P1D1
Cecilia Dickson
Halbert Barton
SOC 3-001
7 February 2020
Auto-Ethnography
I often find one’s background determines one’s behavior, values, etc. I am from a small, white, upper-middle class town in Indiana. I was raised Catholic, and as such, attended private Catholic schools from preschool to high school graduation. These schools, however, were much more diverse than my hometown, being half-white, and half-non white, with a large black and hispanic population. I, myself, am white, but what my schools did not have were a lot of LGBT+ students. Or perhaps they did, but, being Catholic schools, most of them remained closeted, like myself. I’m queer, in gender and sexuality, am growing up queer in a Catholic, Midwestern environment caused me to be, in general, more reserved and quiet in behavior, despite having some crazy anxiety.
There was one safe haven for closeted queers like myself at my high school: the theatre program. I fell in love with theatre and acting in high school, as my middle and elementary schools did not have a theatre program. This brings me to one hub—The Rude Hart Theatre, my high school’s theatre. It’s old and dusty, with probably a hundred safety violations, and the ugly, emerald-green seats need replacing, but it is one of my favorite places on Earth. The theatre director, Mrs. Crane, and her family have been running that theatre themselves, with little to no help from the school/administration, for over twenty years. Their love for their students and that space is practically tangible in the air, from the stage, to the many hidden hallways and storage rooms under it.
Acting is where I find I can express myself the most. I’ve always felt unusual, or unwanted, being queer, which is thankfully now changing since moving away from Indiana, but acting is where I don’t have to be quiet because it’s my job to fully express the characters I play. I love finding myself in every character, and seeing how that expression impacts others, inspiring audiences.
Perhaps it’s that unashamed expression of other characters that inspired me to start expressing myself. I remember, when I was a freshman, meeting a senior in the theatre program who I would have never met otherwise: Johanna. She was an out and proud lesbian, with a pride pin on her backpack, so colorful against the dull, oppresive hallways. When he did The Music Man that spring, I heard rumors that she wanted to audition to be the music man, Harold Hill. It blew my mind: a girl gender-bending such a traditionally male role. She inspired me to put my own pride pins on my backpack, sophomore year.
Another social group I have found a home in is my wonderful group of coworkers at another hub, Sip Coffee House in Crown Point, IN. The vibe of that place is awesome. The owner is so kind, and I get along with everyone who works there. Everytime I go home for a period of time, I work there again, and I am always instantly friends with the new faces. I’ve worked doubles at Sip, being the first person in and the last to leave, and slept over night on the couch in the dining room multiple times, so needless to say, I am very familiar with that building. I know all the regulars, which ones to avoid (the creep who always orders a large, hot cherry bomb latte) and which ones leave the best tips and conversation (Bob, who orders two nonfat lattes), and which ones have never been there before. Working there makes me happy, and I think I love it so much is because it’s another safe haven in Indiana where I can just be myself, a queer, insanely passionate barista, and know I’ll be supported by my coworkers there.

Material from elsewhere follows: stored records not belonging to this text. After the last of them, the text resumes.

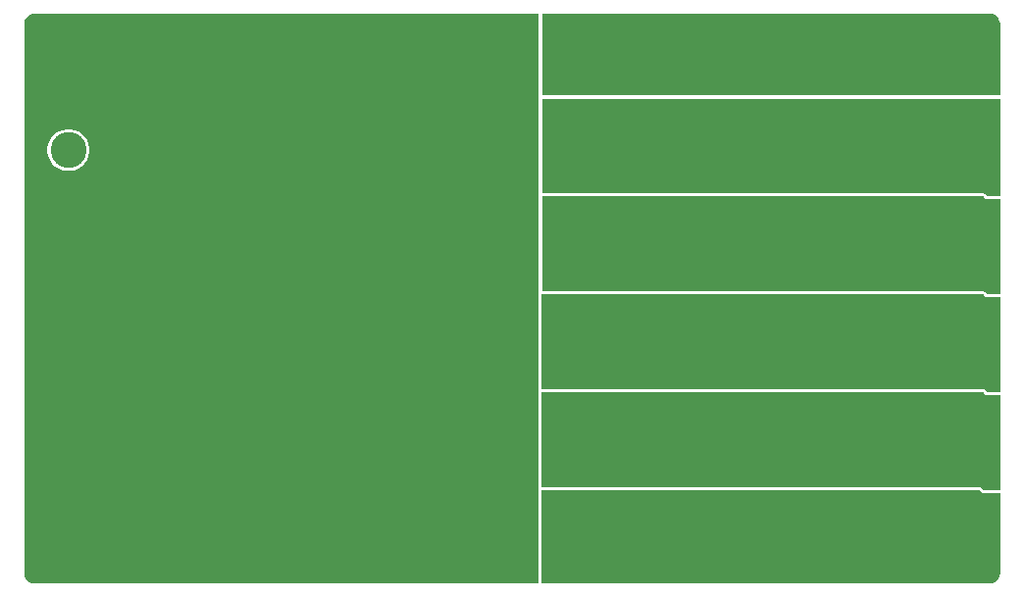
<source format=gbl>
G04*
G04 #@! TF.GenerationSoftware,Altium Limited,Altium Designer,21.6.1 (37)*
G04*
G04 Layer_Physical_Order=2*
G04 Layer_Color=16711680*
%FSLAX25Y25*%
%MOIN*%
G70*
G04*
G04 #@! TF.SameCoordinates,2A1263DF-4826-4A8C-8573-C9EC19C8CB1A*
G04*
G04*
G04 #@! TF.FilePolarity,Positive*
G04*
G01*
G75*
%ADD58C,0.12205*%
%ADD59C,0.01968*%
%ADD60R,0.12000X0.15900*%
G36*
X330546Y195212D02*
X331386Y194864D01*
X332106Y194311D01*
X332659Y193590D01*
X333007Y192751D01*
X333122Y191878D01*
X333116Y191850D01*
Y167520D01*
X177400D01*
Y195321D01*
X329646D01*
X329673Y195326D01*
X330546Y195212D01*
D02*
G37*
G36*
X333116Y133200D02*
X328520D01*
X328442Y133590D01*
X328221Y133921D01*
X327890Y134142D01*
X327500Y134220D01*
X177400D01*
Y166500D01*
X333116D01*
Y133200D01*
D02*
G37*
G36*
X327483Y133183D02*
X327519Y133001D01*
X327558Y132908D01*
X327578Y132810D01*
X327633Y132726D01*
X327672Y132633D01*
X327743Y132562D01*
X327799Y132479D01*
X327882Y132423D01*
X327953Y132352D01*
X328046Y132314D01*
X328129Y132258D01*
X328228Y132238D01*
X328321Y132200D01*
X328421D01*
X328520Y132180D01*
X333116D01*
Y99900D01*
X328520D01*
X328442Y100290D01*
X328221Y100621D01*
X327890Y100842D01*
X327500Y100920D01*
X177400D01*
Y133200D01*
X327399D01*
X327483Y133183D01*
D02*
G37*
G36*
Y99883D02*
X327519Y99701D01*
X327558Y99608D01*
X327578Y99510D01*
X327633Y99426D01*
X327672Y99334D01*
X327743Y99262D01*
X327799Y99179D01*
X327882Y99123D01*
X327953Y99052D01*
X328046Y99014D01*
X328129Y98958D01*
X328228Y98938D01*
X328321Y98900D01*
X328421D01*
X328520Y98880D01*
X333116D01*
Y66600D01*
X328520D01*
X328442Y66990D01*
X328221Y67321D01*
X327890Y67542D01*
X327500Y67620D01*
X177360D01*
Y99900D01*
X327399D01*
X327483Y99883D01*
D02*
G37*
G36*
Y66583D02*
X327519Y66401D01*
X327558Y66308D01*
X327578Y66210D01*
X327633Y66126D01*
X327672Y66034D01*
X327743Y65962D01*
X327799Y65879D01*
X327882Y65823D01*
X327953Y65752D01*
X328046Y65714D01*
X328129Y65658D01*
X328228Y65638D01*
X328321Y65600D01*
X328421D01*
X328520Y65580D01*
X333116D01*
Y33300D01*
X327517D01*
X327516Y33306D01*
X327512Y33312D01*
X327511Y33319D01*
X327407Y33480D01*
X327304Y33642D01*
X327298Y33647D01*
X327294Y33652D01*
X326946Y34011D01*
X326940Y34015D01*
X326936Y34021D01*
X326776Y34128D01*
X326618Y34236D01*
X326611Y34238D01*
X326605Y34242D01*
X326417Y34279D01*
X326229Y34319D01*
X326222Y34318D01*
X326215Y34320D01*
X177360Y34320D01*
Y66600D01*
X327399D01*
X327483Y66583D01*
D02*
G37*
G36*
X285724Y33300D02*
X326121D01*
X326204Y33282D01*
X326207Y33282D01*
X326210Y33280D01*
X326280Y33233D01*
X326498Y33009D01*
X326543Y32937D01*
X326548Y32932D01*
X326551Y32925D01*
X326644Y32781D01*
X326649Y32769D01*
X326650Y32767D01*
X326654Y32757D01*
X326732Y32674D01*
X326796Y32579D01*
X326868Y32531D01*
X326927Y32468D01*
X327032Y32421D01*
X327127Y32358D01*
X327212Y32341D01*
X327291Y32306D01*
X327405Y32303D01*
X327517Y32280D01*
X333116D01*
Y19685D01*
Y18118D01*
Y5000D01*
X333122Y4972D01*
X333007Y4099D01*
X332659Y3260D01*
X332106Y2539D01*
X331386Y1986D01*
X330546Y1639D01*
X329673Y1524D01*
X329646Y1529D01*
X177360D01*
Y33300D01*
X285724Y33300D01*
D02*
G37*
G36*
X5000Y195321D02*
X176340D01*
Y99900D01*
Y67620D01*
Y66600D01*
Y34320D01*
Y33300D01*
Y1529D01*
X5000D01*
X4972Y1524D01*
X4099Y1639D01*
X3260Y1986D01*
X2539Y2539D01*
X1986Y3260D01*
X1639Y4099D01*
X1524Y4972D01*
X1529Y5000D01*
Y157480D01*
Y191850D01*
X1524Y191878D01*
X1639Y192751D01*
X1986Y193590D01*
X2539Y194311D01*
X3260Y194864D01*
X4099Y195212D01*
X4972Y195326D01*
X5000Y195321D01*
D02*
G37*
%LPC*%
G36*
X17199Y156102D02*
X15800D01*
X14428Y155829D01*
X13136Y155294D01*
X11972Y154517D01*
X10983Y153527D01*
X10206Y152364D01*
X9671Y151072D01*
X9398Y149699D01*
Y148301D01*
X9671Y146928D01*
X10206Y145636D01*
X10983Y144473D01*
X11972Y143483D01*
X13136Y142706D01*
X14428Y142171D01*
X15800Y141898D01*
X17199D01*
X18572Y142171D01*
X19864Y142706D01*
X21027Y143483D01*
X22017Y144473D01*
X22794Y145636D01*
X23329Y146928D01*
X23602Y148301D01*
Y149699D01*
X23329Y151072D01*
X22794Y152364D01*
X22017Y153527D01*
X21027Y154517D01*
X19864Y155294D01*
X18572Y155829D01*
X17199Y156102D01*
D02*
G37*
%LPD*%
D58*
X302700Y178757D02*
D03*
Y145957D02*
D03*
Y113157D02*
D03*
Y14757D02*
D03*
Y47557D02*
D03*
Y80357D02*
D03*
X16500Y149000D02*
D03*
Y71500D02*
D03*
D59*
X30020Y87450D02*
D03*
X33480D02*
D03*
X43860D02*
D03*
X36940D02*
D03*
X40400D02*
D03*
X47320D02*
D03*
X43800Y90900D02*
D03*
X40280D02*
D03*
X47320D02*
D03*
X36760D02*
D03*
X33240D02*
D03*
X29720D02*
D03*
X9020Y90850D02*
D03*
X12540D02*
D03*
X16060D02*
D03*
X26620D02*
D03*
X19580D02*
D03*
X23100D02*
D03*
X26620Y87400D02*
D03*
X19700D02*
D03*
X16240D02*
D03*
X23160D02*
D03*
X12780D02*
D03*
X9320D02*
D03*
X81465Y93606D02*
D03*
X75700D02*
D03*
X78582D02*
D03*
X260947Y171713D02*
D03*
X257307Y175162D02*
D03*
X257427Y171713D02*
D03*
X260767Y175162D02*
D03*
X253907Y171713D02*
D03*
X250387Y175162D02*
D03*
Y171713D02*
D03*
X253847Y175162D02*
D03*
X278007Y175213D02*
D03*
X267687Y175162D02*
D03*
X274547Y175213D02*
D03*
X264227Y175162D02*
D03*
X288387Y175213D02*
D03*
X271087D02*
D03*
X281467D02*
D03*
X284927D02*
D03*
X285167Y171763D02*
D03*
X281647D02*
D03*
X271087D02*
D03*
X278127D02*
D03*
X274607D02*
D03*
X264467Y171713D02*
D03*
X267987D02*
D03*
X288687Y171763D02*
D03*
X270600Y110200D02*
D03*
X267140D02*
D03*
X256760D02*
D03*
X263680D02*
D03*
X260220D02*
D03*
X253300D02*
D03*
X256820Y106750D02*
D03*
X260340D02*
D03*
X253300D02*
D03*
X263860D02*
D03*
X267380D02*
D03*
X270900D02*
D03*
X291600Y106800D02*
D03*
X288080D02*
D03*
X284560D02*
D03*
X274000D02*
D03*
X281040D02*
D03*
X277520D02*
D03*
X274000Y110250D02*
D03*
X280920D02*
D03*
X284380D02*
D03*
X277460D02*
D03*
X287840D02*
D03*
X291300D02*
D03*
X286540Y20950D02*
D03*
X283080D02*
D03*
X272700D02*
D03*
X279620D02*
D03*
X276160D02*
D03*
X269240D02*
D03*
X272760Y17500D02*
D03*
X276280D02*
D03*
X269240D02*
D03*
X279800D02*
D03*
X283320D02*
D03*
X286840D02*
D03*
X266140Y17450D02*
D03*
X262620D02*
D03*
X259100D02*
D03*
X248540D02*
D03*
X255580D02*
D03*
X252060D02*
D03*
X248540Y20900D02*
D03*
X255460D02*
D03*
X258920D02*
D03*
X252000D02*
D03*
X262380D02*
D03*
X265840D02*
D03*
X283433Y57200D02*
D03*
X290100D02*
D03*
X286767D02*
D03*
X280100D02*
D03*
X283433Y53300D02*
D03*
X286767Y53200D02*
D03*
X280100D02*
D03*
X290100Y53100D02*
D03*
X283067Y49600D02*
D03*
X289733D02*
D03*
X286400D02*
D03*
X279733D02*
D03*
X283067Y45700D02*
D03*
X286400Y45600D02*
D03*
X279733D02*
D03*
X289733Y45500D02*
D03*
X270800Y79067D02*
D03*
X270700Y69067D02*
D03*
Y75733D02*
D03*
X270600Y72400D02*
D03*
X266700Y69067D02*
D03*
Y75733D02*
D03*
Y79067D02*
D03*
Y72400D02*
D03*
X278700Y79033D02*
D03*
X278600Y69033D02*
D03*
Y75700D02*
D03*
X278500Y72367D02*
D03*
X274600Y69033D02*
D03*
Y75700D02*
D03*
Y79033D02*
D03*
Y72367D02*
D03*
X284100Y143067D02*
D03*
X269400Y146433D02*
D03*
X284200Y146400D02*
D03*
X269500Y143100D02*
D03*
X273400Y146433D02*
D03*
X288200Y146400D02*
D03*
Y143067D02*
D03*
X273400Y143100D02*
D03*
X265800Y146467D02*
D03*
X280500Y143100D02*
D03*
X265700Y143133D02*
D03*
X280400Y146433D02*
D03*
X276500Y143100D02*
D03*
X261700Y143133D02*
D03*
Y146467D02*
D03*
X276500Y146433D02*
D03*
X87200Y117900D02*
D03*
X84700Y118000D02*
D03*
X89300Y120200D02*
D03*
Y122700D02*
D03*
X92165Y100169D02*
D03*
X87835D02*
D03*
X92165Y104500D02*
D03*
X87835D02*
D03*
X92165Y108831D02*
D03*
X87835D02*
D03*
D60*
X90000Y105450D02*
D03*
M02*

</source>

So in looking at personal behavior, I am more reserved and quiet, almost code-switching, when I am at home or anywhere I don’t feel comfortable being who I am, which has caused me to be more cautious in everyday life. When I am comfortable, I relax into myself, and that’s when I feel success in myself, and happiness, whether it’s on stage or behind an espresso machine.

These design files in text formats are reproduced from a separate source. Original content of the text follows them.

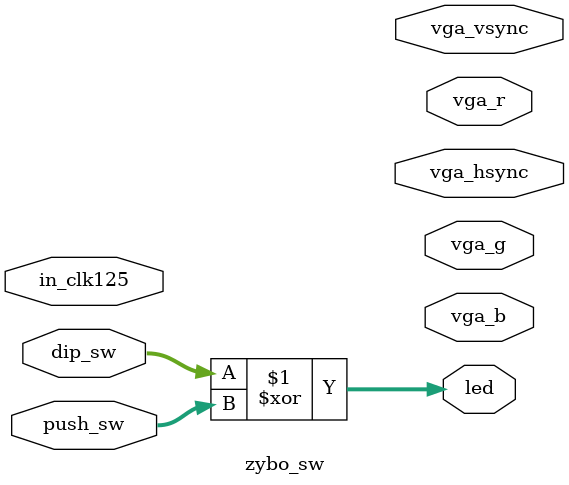
<source format=v>



`timescale 1ns / 1ps
`default_nettype none


module zybo_sw
        (
            input   wire            in_clk125,
            
            output  wire            vga_hsync,
            output  wire            vga_vsync,
            output  wire    [4:0]   vga_r,
            output  wire    [5:0]   vga_g,
            output  wire    [4:0]   vga_b,
            
            input   wire    [3:0]   push_sw,
            input   wire    [3:0]   dip_sw,
            output  wire    [3:0]   led
        );
    
    
    assign led = dip_sw ^ push_sw;
    
    
endmodule


`default_nettype wire


// endof file

</source>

Probably because of my background, some questions I have about society revolve around social “norms.” How do people go from being strangers to acquaintances to friends? I’ve noticed some people become friends because there are no other options, like in high school. People are friends because they happen to see the same people everyday for four years and it just happens, but then they graduate and never see each other. What makes a friendship deeper? Is it personal connection, shared experiences, similarities and differences? Some people never lose touch, no matter what. I’ve always found this fascinating. As someone who generally has a hard time bridging the gap between acquaintance and friend, I tend to find myself on the outskirts of this behavior, which has given me some opportunity to observe it happening. Friendships forming, falling apart, for so many reasons. How people form relationships, what it is that can draw two strangers together, or what it is that keeps others on the outskirts, intrigues me.